BESEDILA OB RAZSTAVAH / TEXTS

FORREST SPIRIT, Galerija ZDSLU, Ljubljana, 2013 

With her most recent three exhibitions in Mestna galerija, Nova Gorica, in Srečišče gallery in Celica Hostel and in ZDSLU Gallery, Mateja Kavčič has shown how nature and art have been encountering and supplementing each other in her work, be it in the form of a painting, photograph, land art installation or drawing. I have intentionally mentioned the drawing last as it holds the special function of the link in Mateja’s “forest” works. It is with the drawing that Mateja connects the cuts and gaps that occur in her creative path: during the passage from the arts academy to independent life, soon after graduation; also, she was fostering the drawing in the period of creative uncertainty when seeking a more pristine link with the earth and nature; and she has also used it for the current exhibition to initiate the viewer in the hearth of the city into the colourful blaze of the forest. More than just the line, the drawing is the field where representation and abstraction, the image and void are performed at the very same moment; it is the border that brings together and connects.

In contrast to the majority of contemporary painters of her generation building on images created with machines, from the entirely mundane camera to state-of-the-art recordings of neurological change in human bodies, Mateja Kavčič insists on basing her depiction on nature, where the depiction and the depicted are yet merged into one. Although her depictions are also based on methods like the camera shot, she remains careful not to transgress into manipulation, which has nowadays become almost unnoticeable. There is no more trompe lʼoeil – objects painted so lifelike that they could be taken for real ones – deception lying in wait for the viewer. The temptation is within the creator having the opportunity at any given moment to sacrifice reality to the depiction, the image or plagiarism.

A while ago Mateja portrayed an oak leaf that I brought from Rožnik, for a booklet dedicated to this hill. The portrait of an oak leaf was thus made an ornate initial for the book and for the area – the forest – where the old oak had been growing. Before the book was launched, the oak was cut down, its mighty trunk having been seemingly threatening to the walkers-by. To make the nonsense even greater, they only cut the branches of the oak, whereas its trunk-cadaver was left to mark the entrance into Tivoli, Rožnik and Šišenski hrib nature park, a sad propylaeum of our time. The leaf drawn masterly to the last detail testifies to the tree that is no more, and thereby to the nonsense and ignorance that fails to distinguish between depiction and distortion, between the skills of a master and the poverty of cupidity.
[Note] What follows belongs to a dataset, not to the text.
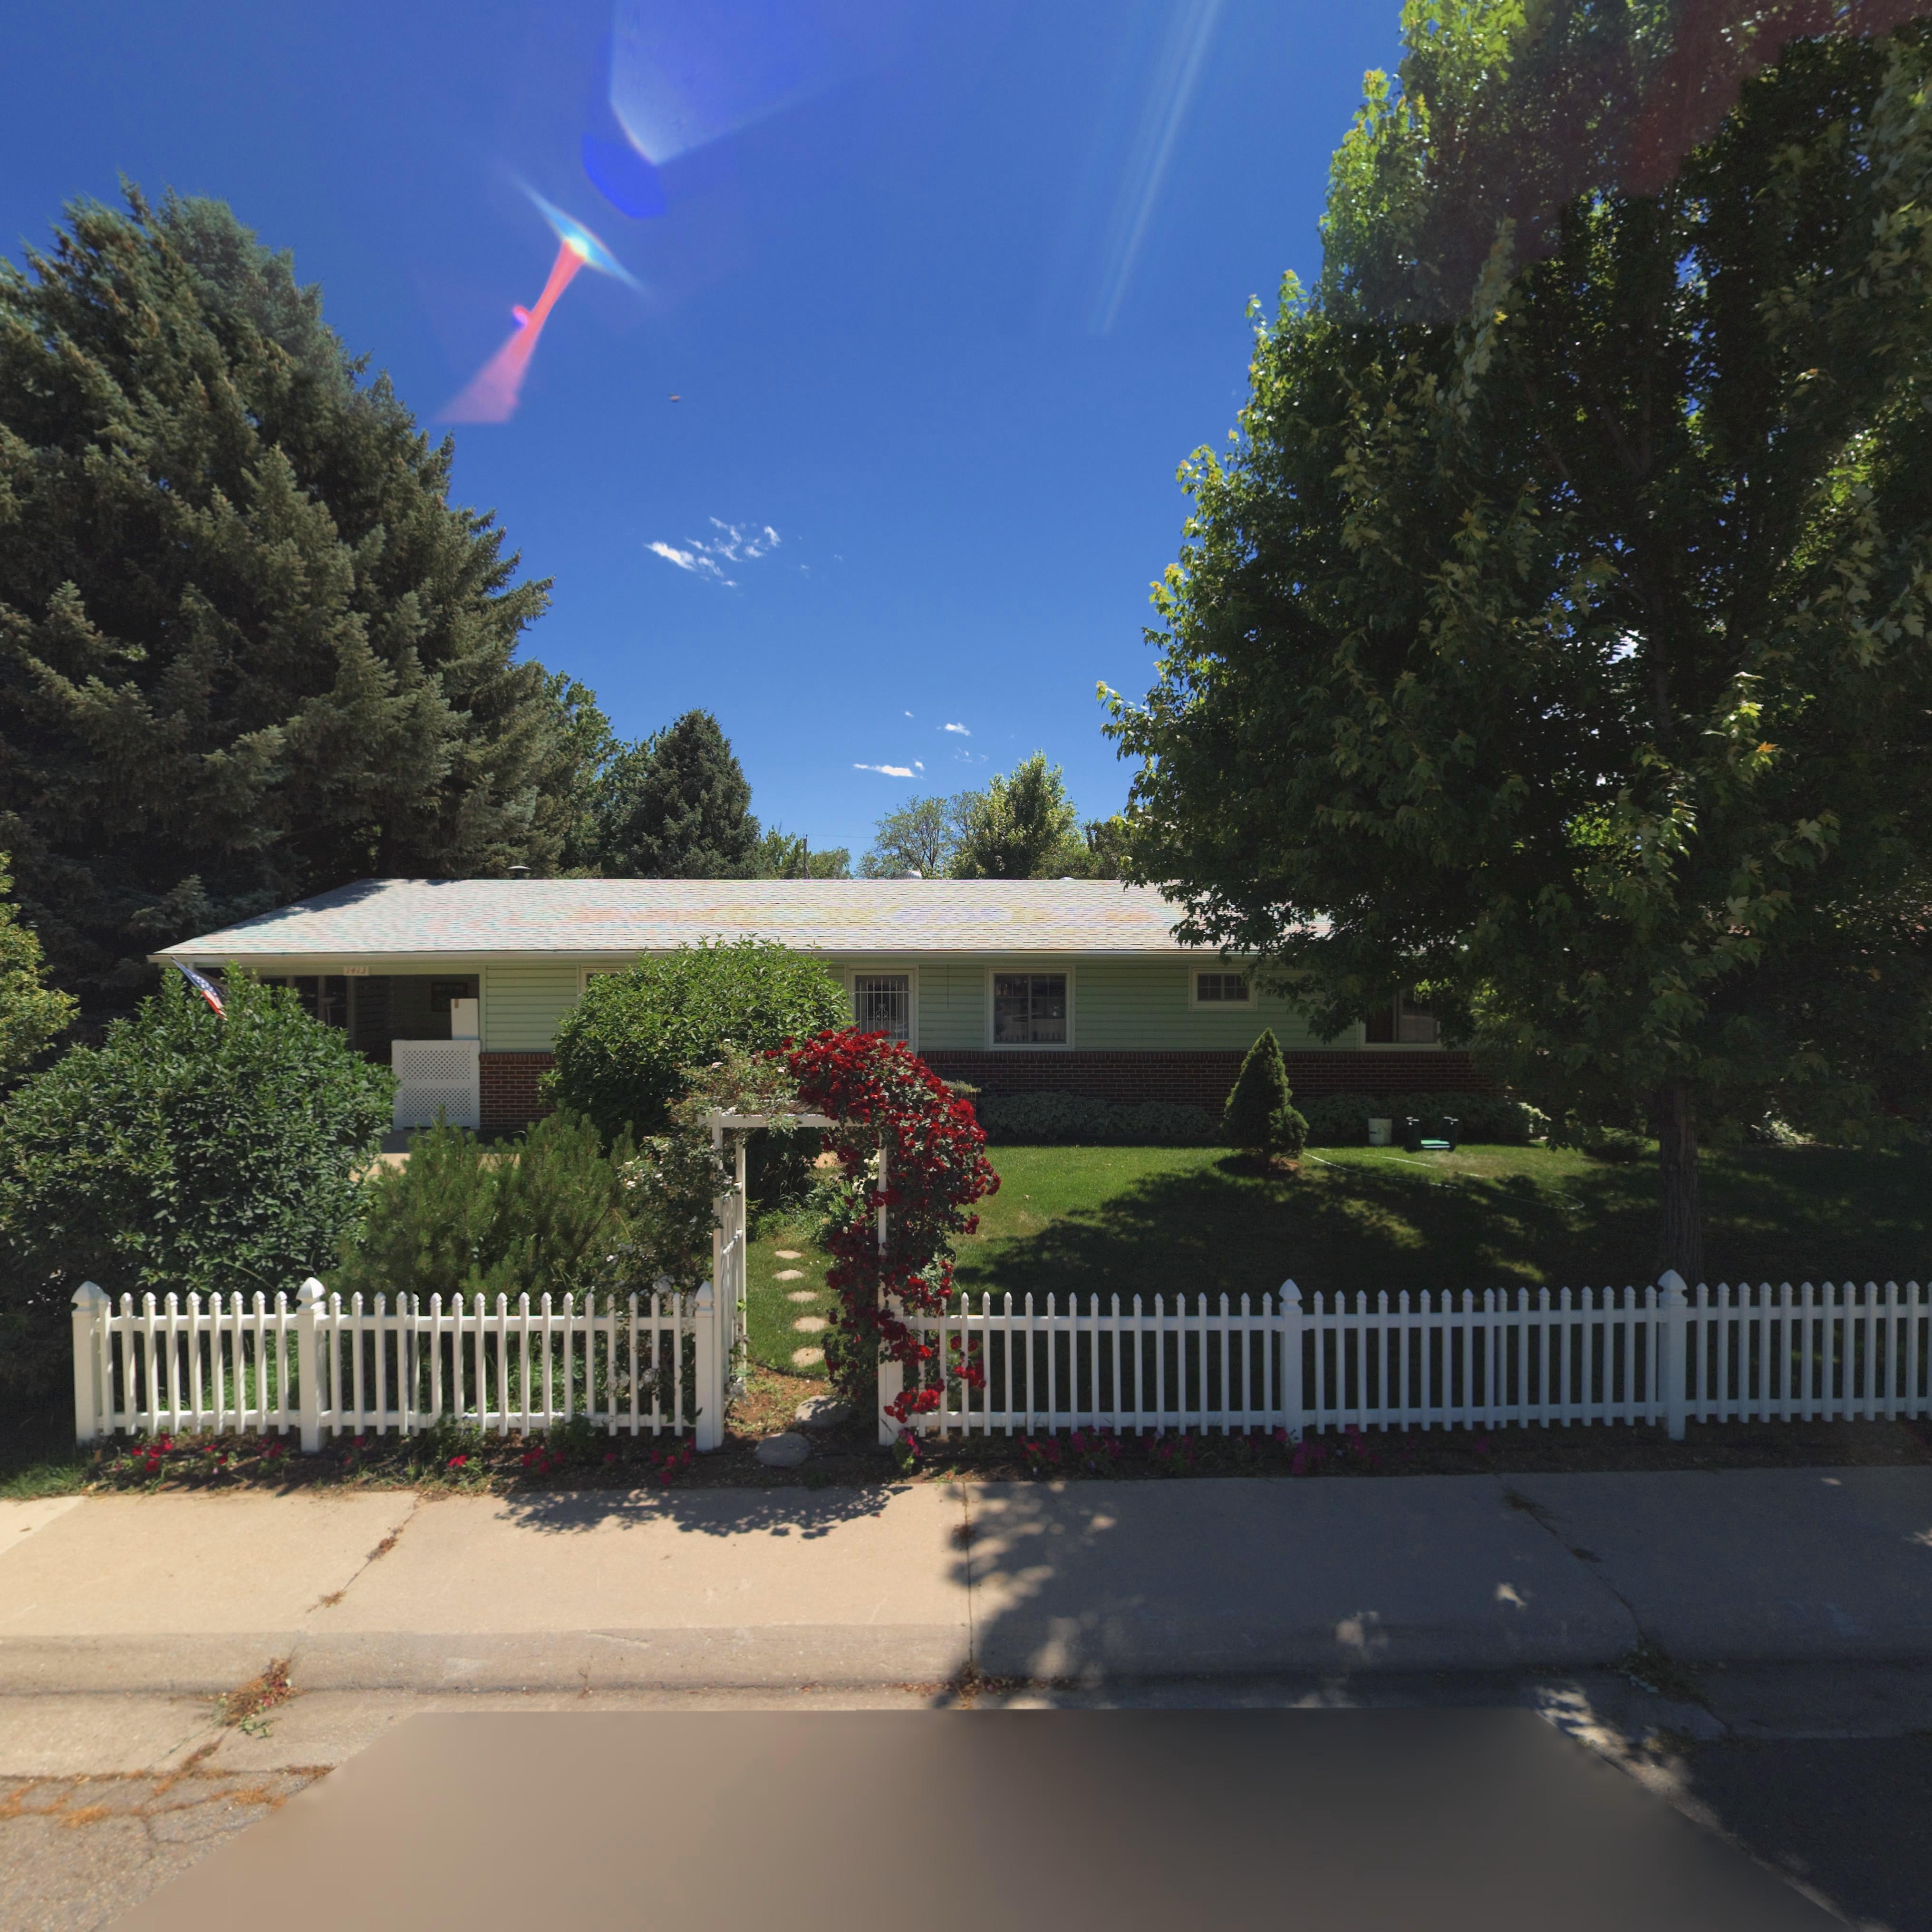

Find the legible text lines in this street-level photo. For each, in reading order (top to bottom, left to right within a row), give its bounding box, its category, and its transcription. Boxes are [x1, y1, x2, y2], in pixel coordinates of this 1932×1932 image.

[342, 965, 368, 976] StreetNumber: 1413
Mateja’s forest is a forest of colour and of relaxed play. There is nothing enchanted in it, only the charm of light shining through the branches, catching in circles of colour reminding of modern times’ George’s shields. There is no shadow of evil hiding behind them; passing is part of the circle of life, it is the announcement of a new birth and renewal. Having left his house together with a rich collection of art and documentation to his nation and to Slovenian fine artists, Fran Vesel believed in such light as was discovered by his contemporaries in the colours of spring, shining in the works of Ivan Cankar, being caught in photographs by Vesel himself – to preserve it not only as depiction but as an act and activity.